• Coba Sendiri: Lanjutkan teks tentang pendidikan vokasi dan DUDI di bawah ini, mulai tepat setelah kalimat terakhirnya.

Pendidikan Vokasi dan DUDI adalah dua elemen yang tidak dapat dipisahkan, karena keduanya perlu berjalan beriringan.
Alasannya karena pendidikan vokasi dapat menghasilkan bibit-bibit unggul yang nantinya dapat berkontribusi dalam dunia usaha dan dunia industri (DUDI). Sementara itu, dunia usaha dan dunia industri (DUDI) juga berperan penting dalam membantu meningkatkan kualitas pelajar/mahasiswa pendidikan vokasi melalui kegiatan praktek atau magang, sertifikasi kompetensi dan penyerapan tenaga kerja.
Maka dari itu, Pendidikan Vokasi dan SMK secara khitahnya memang sejak awal harus sudah terhubung dengan Industri. Namun, dengan adanya pandemi ini membuat lonjakan angka dari lulusan dari Pendidikan Vokasi yang berbanding terbalik dengan penurunan jumlah lapangan kerja dari DUDI.

• Cuplikan Data:
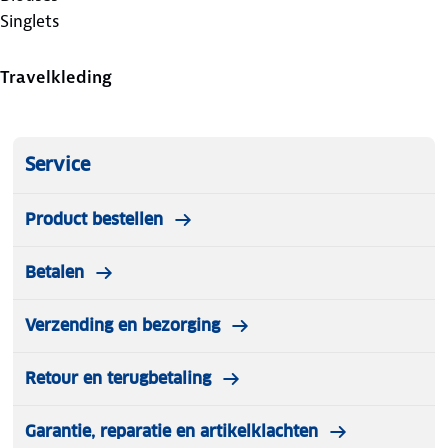
Singlets
Travelkleding
Service
Product bestellen
Betalen
Verzending en bezorging
Retour en terugbetaling
Garantie, reparatie en artikelklachten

• Jawaban Latihan:
Program Jalur Cepat SMK-D2 merupakan realisasi skema sambung-suai dunia pendidikan dan DUDI yang melibatkan tiga pihak yaitu SMK, Pendidikan Tinggi Vokasi (PTV), dan DUDI. PTV yang dimaksud bisa berupa politeknik, akademi komunitas, universitas/institut, dan sekolah tinggi yang memiliki program diploma dua (D-2).
Program ini mendorong murid SMK lebih cepat mendapatkan kompetensi yang lebih tinggi melalui mekanisme yang praktis, disertai dengan gelar atau level ijazah yang lebih tinggi. “Skemanya, siswa menempuh enam semester di SMK dan tiga semester menjadi mahasiswa di level pendidikan tinggi. Jadi, pengalaman bekerja di industri akan lebih banyak,” kata Wikan Sakarinto selaku Direktur Jenderal Pendidikan Vokasi. Untuk tahap awal, tercatat 20 PTV, lebih dari 80 SMK, dan 35 DUDI yang menjadi pionir program ini.
Ada pun program Peningkatan Prodi D3 menjadi Sarjana Terapan D4 memberikan kesempatan kepada peserta didik untuk mendapatkan jenjang pendidikan yang lebih tinggi dan lulusannya bisa mengisi posisi supervisor produksi serta pelaksana lapangan andal yang dibutuhkan oleh DUDI.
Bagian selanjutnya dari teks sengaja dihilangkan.